Two, countries that are hovering on the sidelines of a property and bank crash are Australia and Canada.
It is an under-reported fact that the Canadian banks already got $75 Billion (canadian dollars) bail out over a year ago. That $75 Billion was given to Canada’s commercial banks in exchange for mortgages. To be specific a government company, the Canada Mortgage and Housing Corporation (CMHC), much like the US’s Fannie and Freddie, paid $25 Billion, and later in the year another $50 Billion, for ‘insured mortgage pools’. That is bunches of mortgages.
The insurance makes it sound almost OK. After all, someone has insured them against loss right? Sadly the person who insured them was …the government.
So first the government insured them and then felt compelled for some reason to also buy them. The insurance should have made them loss proof. You might wonder why did the banks needed to be rid of them if they were insured?
The Canadian government described the purchases as a ‘transfer of assets to the CHCM’. You almost have to admire such brazen lying.
$75 Billion is BIG money for Canada -about 4.6% of Canada’s GDP! It was all paid for by selling debt. Which means this single ‘transaction’ resulted in Canada suddenly adding 4.6% to its national debt! The CHCM itself has about $500 Billion is liabilities due to its insurance and guarantees backed by ONLY about $8 Billion in assets. Sounds stable doesn’t it?
Since then the housing bubble has continued. Even as Canadian banks are beginning to post losses.
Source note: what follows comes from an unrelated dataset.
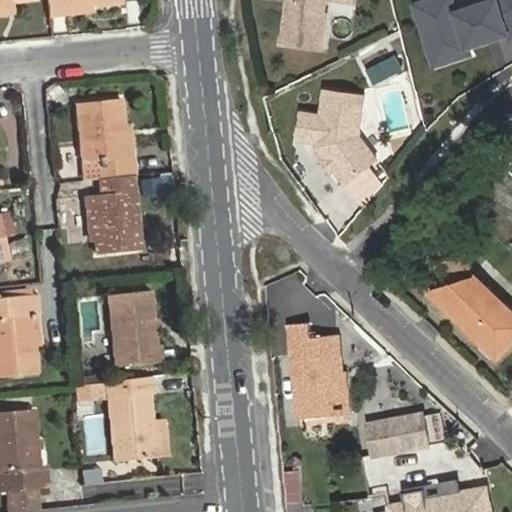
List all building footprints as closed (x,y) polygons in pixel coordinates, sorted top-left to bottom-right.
[(19,0),(0,0),(0,13),(12,12),(10,1),(19,0)] [(46,0),(49,16),(64,14),(63,9),(123,3),(122,0),(46,0)] [(280,0),(273,34),(299,40),(306,8),(317,11),(318,0),(280,0)] [(448,0),(444,0),(412,10),(415,22),(451,11),(448,0)] [(415,22),(430,71),(466,60),(464,53),(503,41),(507,44),(511,39),(511,0),(497,0),(492,6),(496,20),(478,25),(474,11),(453,18),(451,11),(415,22)] [(492,6),(474,11),(478,25),(496,20),(492,6)] [(306,8),(299,40),(310,42),(317,11),(306,8)] [(363,70),(369,84),(386,76),(379,62),(363,70)] [(298,119),(296,146),(316,148),(316,152),(342,187),(374,163),(356,139),(360,99),(320,95),(318,121),(298,119)] [(94,161),(96,179),(133,176),(128,126),(123,127),(120,99),(75,104),(81,162),(94,161)] [(140,250),(133,176),(96,179),(97,195),(84,197),(89,242),(93,242),(95,254),(140,250)] [(511,312),(473,276),(429,290),(498,357),(511,342),(511,312)] [(150,291),(106,296),(114,367),(158,362),(154,326),(150,291)] [(0,376),(36,373),(29,296),(0,298),(0,376)] [(310,322),(289,325),(299,418),(341,414),(337,372),(342,371),(339,334),(311,337),(310,322)] [(155,457),(146,377),(105,381),(105,383),(106,399),(112,461),(155,457)] [(106,399),(105,383),(74,387),(76,402),(106,399)] [(32,409),(0,412),(0,492),(40,488),(32,409)] [(423,414),(367,423),(374,455),(428,445),(423,414)] [(84,466),(86,481),(100,480),(99,465),(84,466)] [(489,511),(485,488),(387,507),(388,511),(489,511)]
Then there’s Australia. Debt to income levels are frightening. Australians owe over a Trillion OZ dollars. This month saw an unexpected and large drop in building finance. Could be nothing. Could be the start of the parabolic rise in prices and building, finally topping. If so, look out below. What has kept Australia bubbling so far, has been China. China buys its minerals and Chinese speculators funnel both private and government cash (illegal cash siphoned off from property speculation and local government stimulus) to Oz property.
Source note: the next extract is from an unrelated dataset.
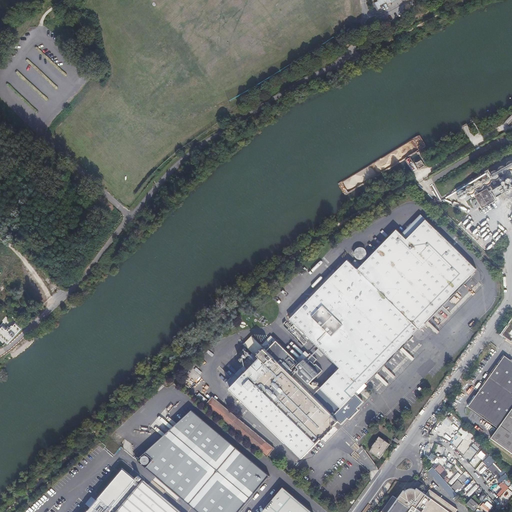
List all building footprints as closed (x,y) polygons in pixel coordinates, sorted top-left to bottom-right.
[(396,0),(372,0),(374,3),(375,3),(378,10),(382,8),(380,6),(387,2),(388,5),(396,0)] [(478,191),(479,191),(481,191),(482,191),(483,190),(484,188),(485,187),(486,186),(487,187),(489,187),(490,186),(492,185),(493,183),(493,182),(494,181),(495,181),(497,181),(499,180),(500,178),(501,176),(502,176),(505,176),(506,176),(508,175),(509,174),(509,173),(510,172),(511,171),(511,161),(511,162),(509,163),(509,164),(508,166),(506,167),(505,167),(504,167),(503,167),(501,168),(500,169),(500,170),(500,171),(499,172),(497,171),(494,172),(493,173),(492,175),(492,176),(492,177),(491,178),(490,177),(489,177),(488,177),(486,177),(485,177),(484,179),(483,180),(481,182),(480,181),(478,182),(477,182),(476,183),(475,184),(475,186),(474,187),(473,186),(472,186),(471,186),(469,187),(468,188),(467,189),(467,190),(466,191),(466,192),(463,191),(462,191),(460,192),(459,194),(458,197),(460,200),(463,201),(465,201),(466,200),(467,199),(468,197),(468,196),(469,196),(470,196),(472,196),(473,196),(474,195),(475,194),(476,193),(476,192),(478,191)] [(498,199),(503,196),(507,193),(503,186),(493,192),(498,199)] [(484,207),(491,203),(494,201),(488,192),(478,198),(484,207)] [(423,215),(403,235),(398,231),(362,267),(355,261),(352,265),(348,261),(291,321),(340,368),(320,388),(319,386),(311,385),(310,383),(322,370),(316,364),(315,365),(313,363),(317,359),(310,353),(306,357),(301,363),(299,361),(298,363),(276,341),(272,338),(263,348),(251,336),(243,344),(253,354),(243,365),(246,368),(243,371),(245,373),(234,385),(232,384),(229,387),(231,388),(230,388),(286,443),(302,459),(317,443),(321,439),(322,440),(324,438),(325,437),(327,435),(328,434),(329,432),(330,433),(331,432),(330,431),(332,429),(332,430),(333,429),(335,427),(334,426),(338,421),(340,424),(347,417),(349,420),(359,410),(356,407),(363,401),(357,395),(355,393),(364,384),(478,269),(423,215)] [(363,260),(364,259),(365,258),(366,257),(367,255),(367,253),(367,252),(366,250),(364,249),(363,248),(361,247),(359,247),(358,248),(356,248),(355,249),(355,250),(354,251),(354,253),(354,254),(354,256),(355,258),(356,259),(359,260),(361,260),(363,260)] [(22,312),(17,317),(21,321),(26,316),(22,312)] [(23,328),(8,315),(0,324),(0,341),(7,347),(23,328)] [(511,320),(501,336),(511,344),(511,320)] [(468,408),(498,430),(511,411),(511,362),(505,358),(468,408)] [(364,384),(355,393),(357,395),(367,386),(364,384)] [(199,393),(196,397),(205,405),(208,401),(199,393)] [(205,405),(267,457),(274,448),(212,397),(208,401),(205,405)] [(138,460),(200,511),(239,511),(270,475),(193,410),(138,460)] [(511,411),(498,430),(491,440),(511,455),(511,411)] [(435,431),(457,449),(471,432),(451,415),(449,418),(447,416),(435,431)] [(370,451),(380,458),(390,444),(379,436),(372,447),(371,449),(372,449),(370,451)] [(483,459),(490,453),(477,440),(471,445),(467,449),(465,448),(464,449),(466,452),(463,455),(474,466),(480,461),(475,456),(477,453),(483,459)] [(437,462),(440,456),(442,457),(447,448),(437,444),(430,458),(437,462)] [(497,477),(504,470),(490,456),(483,462),(484,464),(481,467),(480,465),(477,468),(482,474),(488,467),(497,477)] [(457,494),(444,478),(449,474),(441,463),(435,468),(434,466),(430,470),(452,497),(457,494)] [(459,463),(456,466),(463,473),(466,470),(459,463)] [(179,511),(161,496),(164,492),(161,490),(151,481),(148,484),(144,481),(147,478),(141,472),(135,479),(123,469),(97,500),(90,508),(86,511),(179,511)] [(453,484),(461,473),(458,471),(451,482),(453,484)] [(500,497),(511,487),(505,480),(494,490),(500,497)] [(424,495),(421,493),(415,488),(415,489),(414,490),(411,489),(411,488),(407,488),(407,490),(405,492),(404,491),(403,490),(399,496),(399,497),(397,500),(391,496),(379,511),(407,511),(410,510),(413,511),(415,508),(420,511),(454,511),(456,509),(428,489),(424,495)] [(89,506),(90,508),(97,500),(95,499),(89,506)]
If this stops or slows, which it might do, if chinese bank and monetary tightening ever gets a grip – then like Mr W. Coyote it will be a brief moment hanging dumbfounded in mid air, before a look to camera and a plunge to destruction below.





The 75 billion "bailout" was probably under reported because no such thing happened.
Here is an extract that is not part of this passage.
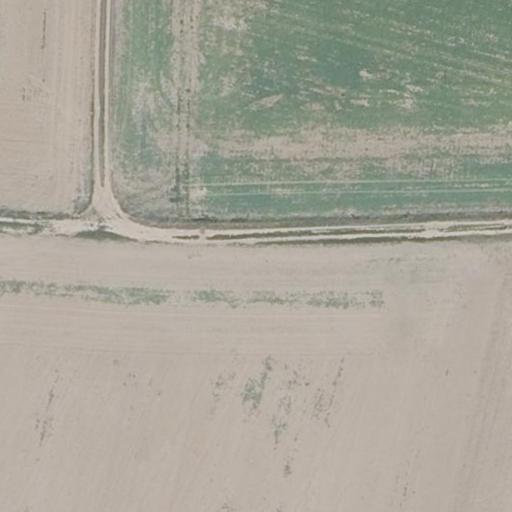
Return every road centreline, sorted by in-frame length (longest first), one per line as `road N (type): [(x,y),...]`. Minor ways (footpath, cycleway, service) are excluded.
road 1 (track): [(511,237),(0,226)]
road 2 (track): [(105,0),(98,234)]
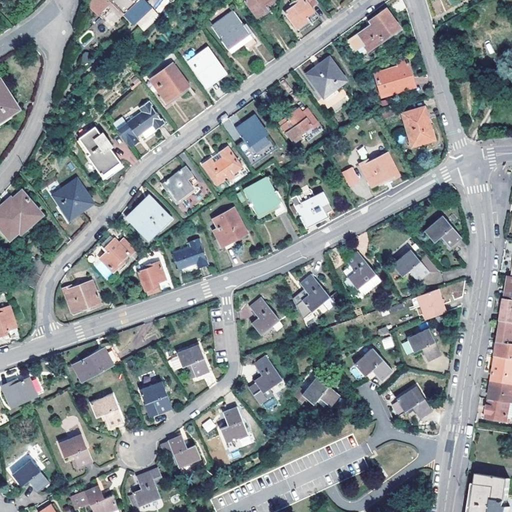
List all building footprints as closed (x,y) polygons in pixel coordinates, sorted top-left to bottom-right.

The government, as an economic stimulus measure, bought *already insured mortgages* from the banks to free up lending capital so they could maintain credit flow in a tough recessionary environment. That is not a "bailout".
And the banks DIDN'T need to get rid of the mortgages… as you pointed out then proceeded to ignore, they were *already insured*. They carried no risk for the banks. The government WANTED them to get rid of them so they could free up more capital and the banks agreed. The fact that you answered your own question then pretended as if the answer didn't count is just sad.
gcomeau,
Sorry we will have to disagree on this one.
We can disagree on what the money was for or what to call it – I say 'bail out', you say to 'free up lending capital' – but the FACT remains that the Canadian tax payer took on a $75 Billion debt so the banks could have that much new cash. Call it what you want, the money doesn't care, and the debt has to be paid by the tax-payer.
And the banks 'need' for free money injections continues as I think you are aware. The Canadian government has said it will backstop more than $200 billion in interbank lending so banks can boost their lending capacity." (Toronto Star, December 13, 2009). WHY?
MAybe we are at cross purposes on terminology and you don't think I should apply 'bail-out' as a term to Canada. OK. Maybe it's too lose a term for the Canadian situation.
So let me put it this way. Canada has a monstrous housing bubble. House prices to income at roughly seven times median income. The government now insures more than a trillion from GE financial CMCH and others.
The mortgages the banks are issuing and the government is insuring are insanely imprudent. In 2007 the average was only 6% equity.
Call it providing liquidity if you feel this is more accurate than bail-out. It doesn't alter what is happening. There is a housing bubble concocted by banks and politicians which is now having to be subsidized by the tax payer and will burst with catastrophic consequences for Canadians. Just my opinion of course.